Les opposants à l’usine de retraitement de batteries ne baissent pas les bras. Leur présidente, Denise Schneider, dénonce un traitement partiel du dossier et entend réclamer justice pour toutes les victimes d’intoxication, sans exception.
On aurait pu croire l’affaire terminée avec la condamnation de Métal Blanc par la Cour de Cassation en septembre dernier, mais il n’en est rien. L’association de protection et de défense de l’environnement de Bourg-Fidèle entend lancer une nouvelle action en justice devant la Cour Européenne des Droits de l’Homme. « Nous avons le sentiment d’un déni de justice », a déclaré sa présidente Denise Schneider à l’occasion de l’assemblée générale de l’association.
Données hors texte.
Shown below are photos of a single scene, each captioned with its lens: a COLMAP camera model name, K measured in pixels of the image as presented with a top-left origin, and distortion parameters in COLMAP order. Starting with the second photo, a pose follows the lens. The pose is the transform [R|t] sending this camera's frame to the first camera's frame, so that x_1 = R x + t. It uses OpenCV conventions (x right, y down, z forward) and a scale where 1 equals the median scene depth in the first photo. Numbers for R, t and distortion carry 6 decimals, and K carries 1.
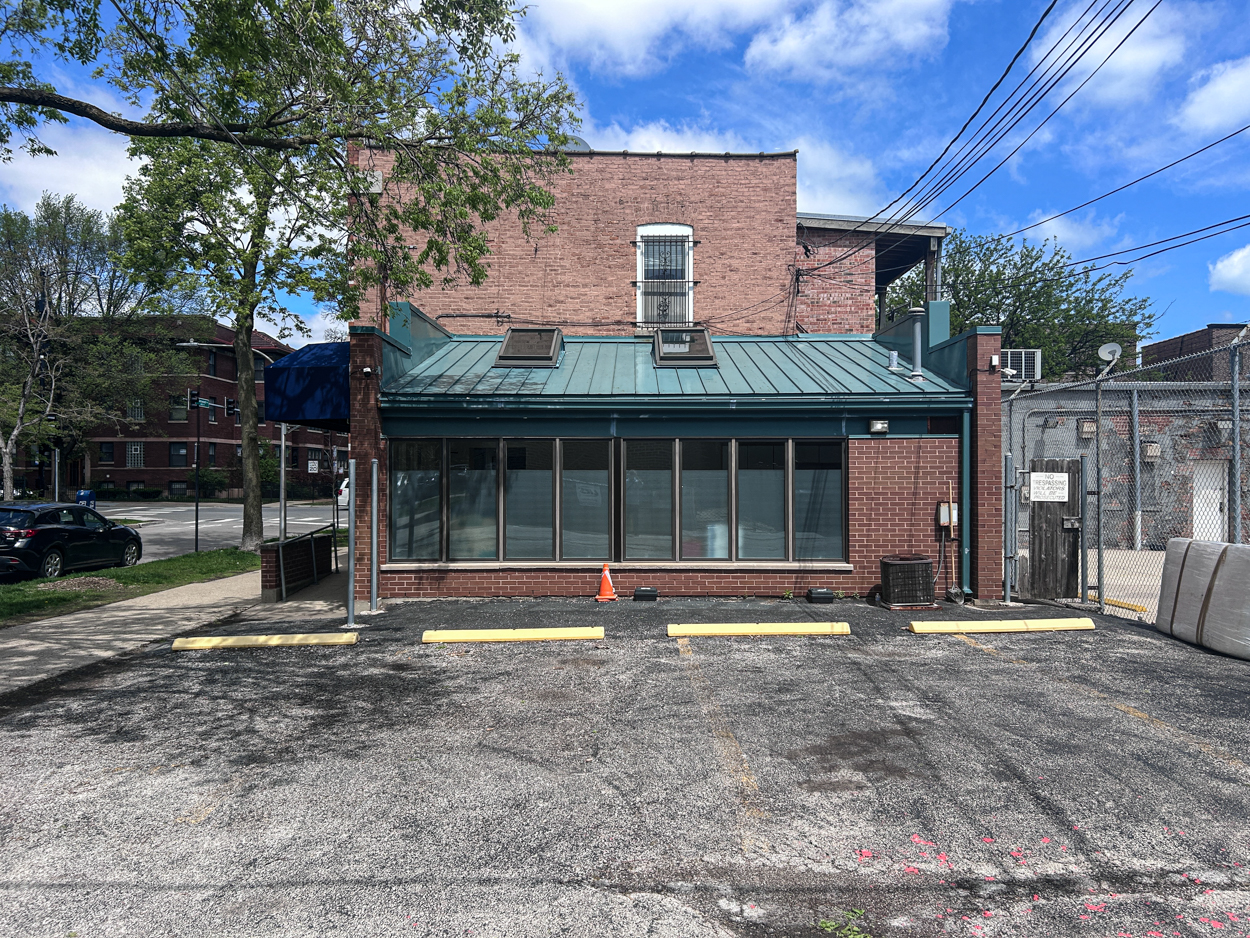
lens RADIAL K [[928.9, 0, 625.0], [0, 928.9, 473.8], [0, 0, 1]] dist [0.013539, 0.003254]
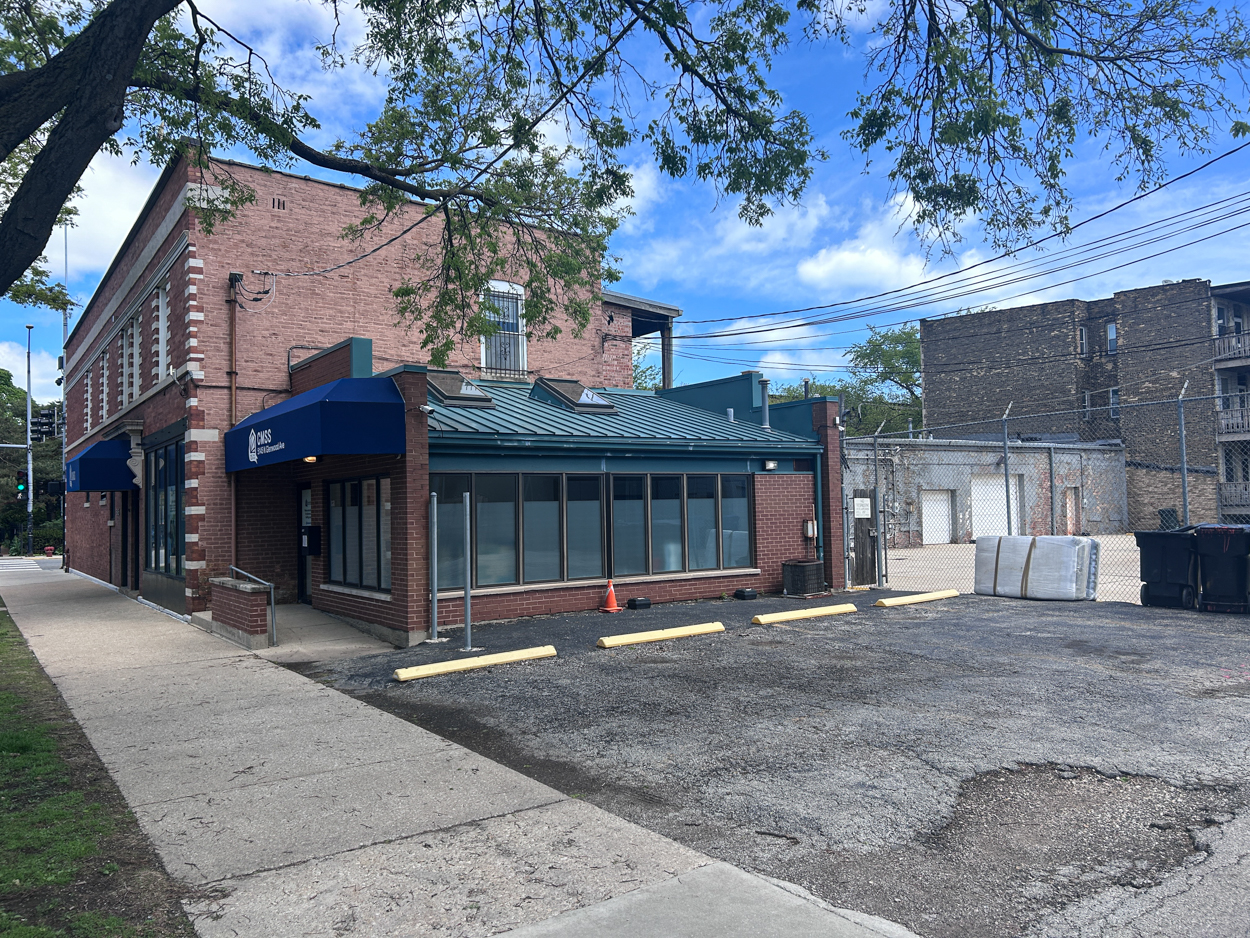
lens RADIAL K [[928.9, 0, 623.0], [0, 928.9, 463.5], [0, 0, 1]] dist [0.013539, 0.003254]
pose [[0.811478, 0.011581, 0.584268, -0.690779], [0.018469, 0.998796, -0.045448, 0.003391], [-0.584091, 0.047671, 0.810287, 0.030846]]
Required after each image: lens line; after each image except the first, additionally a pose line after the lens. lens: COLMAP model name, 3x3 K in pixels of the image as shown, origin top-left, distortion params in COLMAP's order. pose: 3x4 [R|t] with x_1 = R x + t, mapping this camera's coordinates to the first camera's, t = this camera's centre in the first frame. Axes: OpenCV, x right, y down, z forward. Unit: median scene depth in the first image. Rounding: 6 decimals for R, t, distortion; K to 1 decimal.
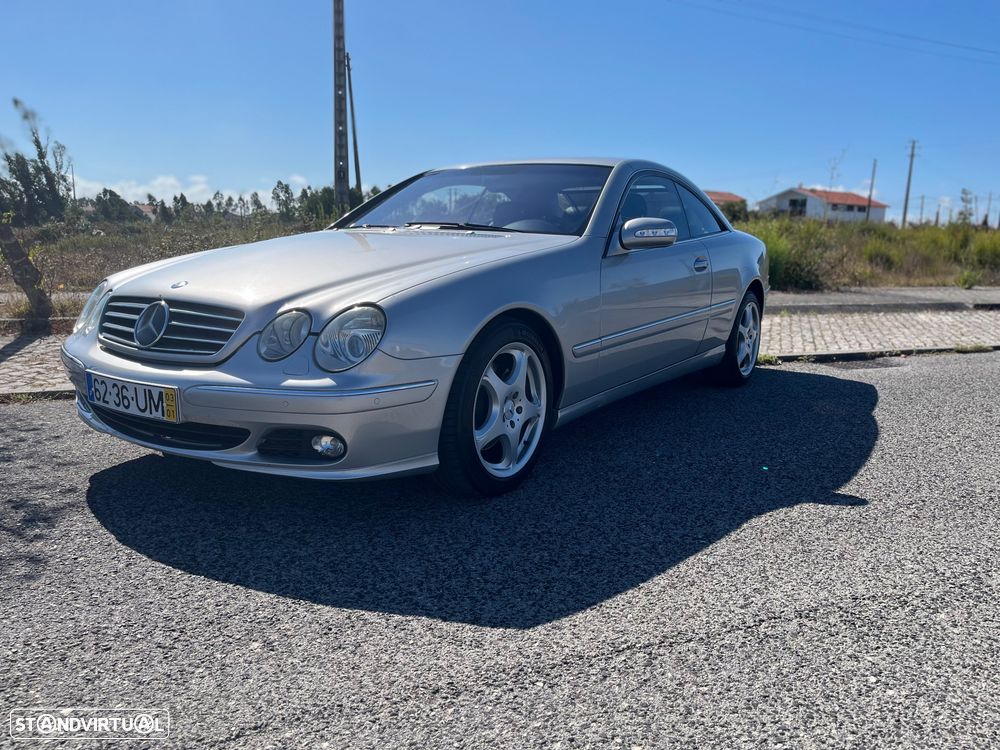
lens RADIAL K [[760.6, 0, 504.4], [0, 760.6, 384.5], [0, 0, 1]] dist [0.073422, -0.104911]
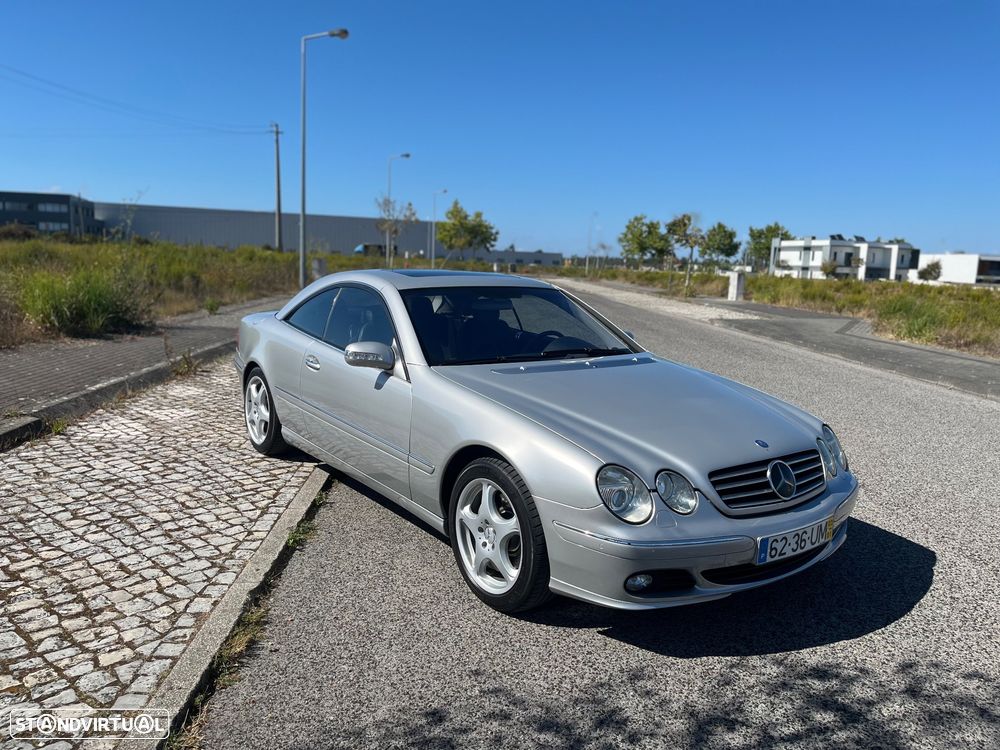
lens RADIAL K [[760.6, 0, 505.1], [0, 760.6, 375.1], [0, 0, 1]] dist [0.073422, -0.104911]
pose [[0.333916, -0.155305, 0.929721, -1.571210], [0.155690, 0.981873, 0.108100, -0.405421], [-0.929656, 0.108652, 0.352043, 0.868258]]
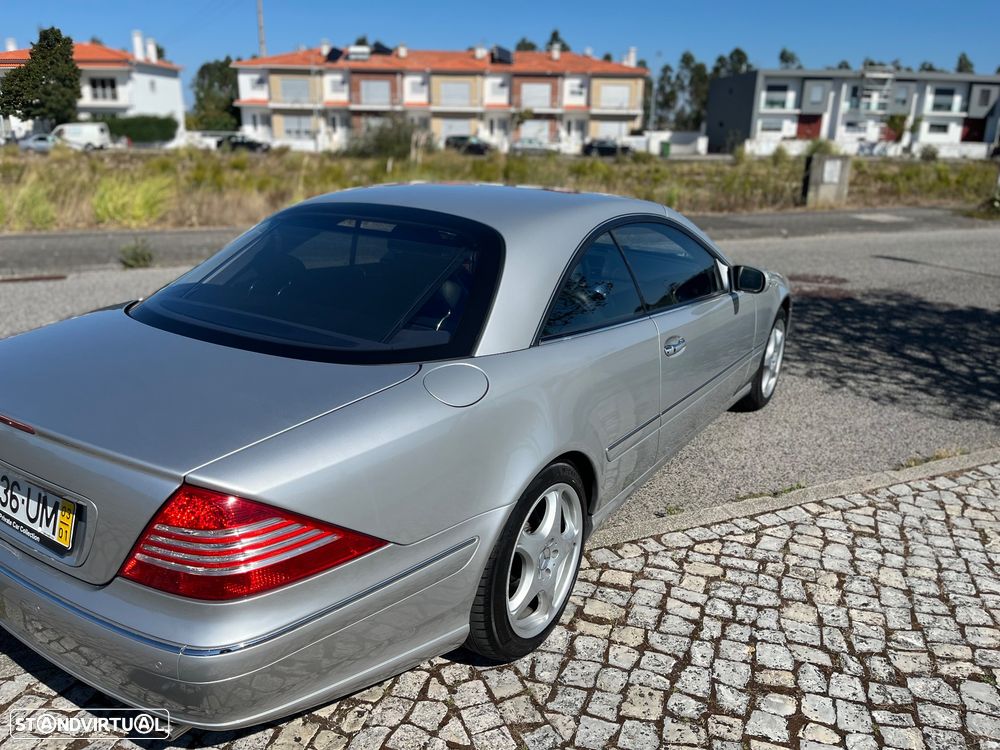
lens RADIAL K [[760.6, 0, 500.1], [0, 760.6, 369.3], [0, 0, 1]] dist [0.073422, -0.104911]
pose [[-0.998692, -0.039218, -0.032796, 0.143479], [-0.050183, 0.874490, 0.482441, -0.809915], [0.009759, 0.483456, -0.875314, 2.837586]]
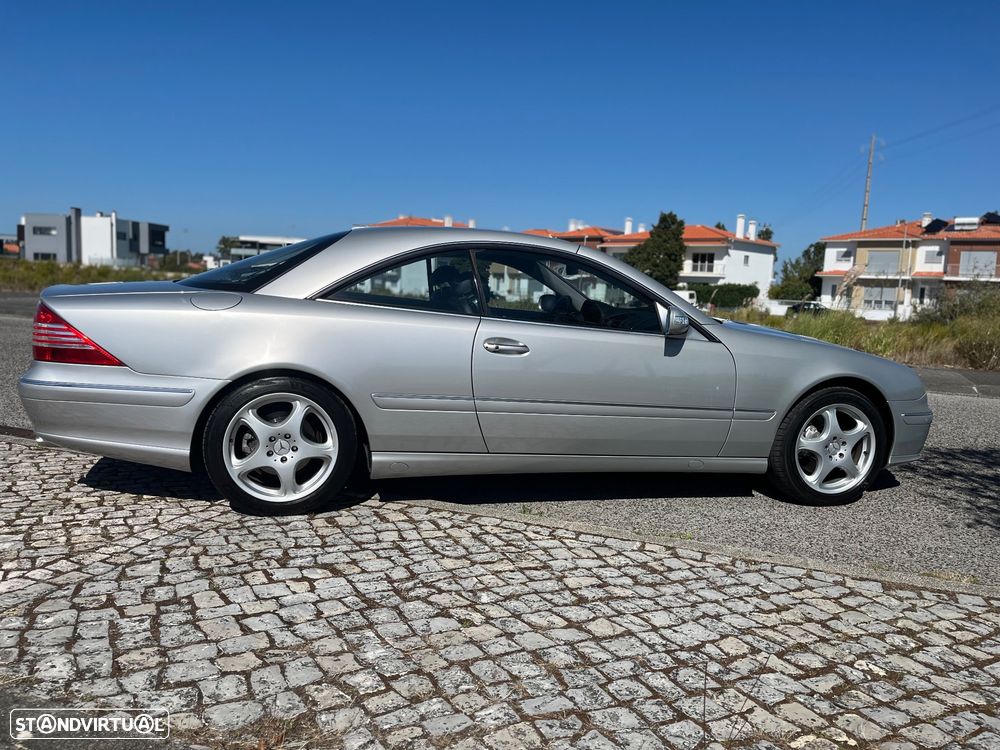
lens RADIAL K [[760.6, 0, 489.3], [0, 760.6, 366.6], [0, 0, 1]] dist [0.073422, -0.104911]
pose [[-0.736224, -0.134604, 0.663216, -0.987075], [0.068040, 0.960331, 0.270435, -0.634338], [-0.673308, 0.244227, -0.697860, 2.777809]]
L’arrêt incriminé n’a pas retenu certains cas de personnes contaminées par d’autres métaux que le plomb. Patrick, père de deux enfants « intoxiqués à tout » et dont l’épouse Marjorie souffre de la thyroïde, connaît les conséquences d’une telle mise à l’écart. Il habitait à 300 mètres de l’usine. Les analyses, les traitements coûteux de son fils Sullivan ne sont pas pris en charge par la Sécurité Sociale. L’adolescent n’est pas considéré comme une victime de la pollution Métal Blanc, parce qu’il est intoxiqué – entre autres – au cadmium, un polluant non retenu par l’arrêt de la Cour de Cassation.
Denise Schneider est en colère aussi, parce qu’elle estime que l’usine de retraitement des batteries usagées devrait fonctionner en vase clos, selon les experts. « Les particules fines ne sont pas filtrées », affirme-t-elle. « Ce sont les plus dangereuses ».
Eric Andry, maire de Bourg-Fidèle, intervient. Il rappelle tout d’abord que le village a un long passé industriel. Sur l’ancien site Péchenard, un taux de plombémie important a été relevé. En fait, la moitié du territoire communal serait confronté à ce problème. Difficile de faire la part des choses. L’élu bourquin précise aussi qu’il est en relation régulière avec la direction et que des comptes-rendus mensuels sont à la disposition du public en mairie.
Un désastre environnemental
Un troisième point motive le sentiment de déni de justice ressenti par Denise Schneider et ses amis. La terre, l’eau sont pollués pour des siècles peut-être. Plus question de jardiner. Les éleveurs ont beaucoup souffert pour leur part.
René Béroudiaux, agriculteur à Rocroi, où il est conseiller municipal, possède des pâturages au Cheval Blanc, à 800 mètres de l’usine. Ses bêtes boivent dans des mares naturelles. Il en a perdu 100. Trois collègues ont subi également d’importantes pertes. Aujourd’hui, M. Béroudiaux n’est toujours pas indemnisé, mais il ne déplore plus de mort suspecte dans son cheptel. Ses bêtes boivent dans les mêmes mares. « Ça prouve que les choses vont mieux », admet-il.
Des poissons réapparaissent dans la Murée. L’interdiction de pêcher, de faire trempette ou de laisser boire les bovins reste néanmoins d’actualité. Le plomb stagne dans les sédiments, qu’il est techniquement impossible de dépolluer (comme les sols, d’ailleurs). Une borne verte, financée par le Conseil Général, a été installée à la mairie.
Les agriculteurs disposent de 1 500 m3 d’eau gratuits pour abreuver leurs bêtes. Cette eau est payée par la commune. « Ça fait une belle facture », commente M. Andry avant de préciser que le sujet a été évoqué lors du dernier conseil municipal.
Les prés reverdiront-ils un jour sur les rives de la Murée ? Nul ne le sait. Au vu de son expertise dans le domaine des pollutions par les métaux lourds, Denise Schneider est devenue « lanceur d’alerte », encouragée par Marie-Christine Blandin, sénatrice verte du Nord. Elle envisage d’écrire un livre. Pour témoigner de ces années de lutte qui – visiblement – l’ont épuisée, même si elle reste combative.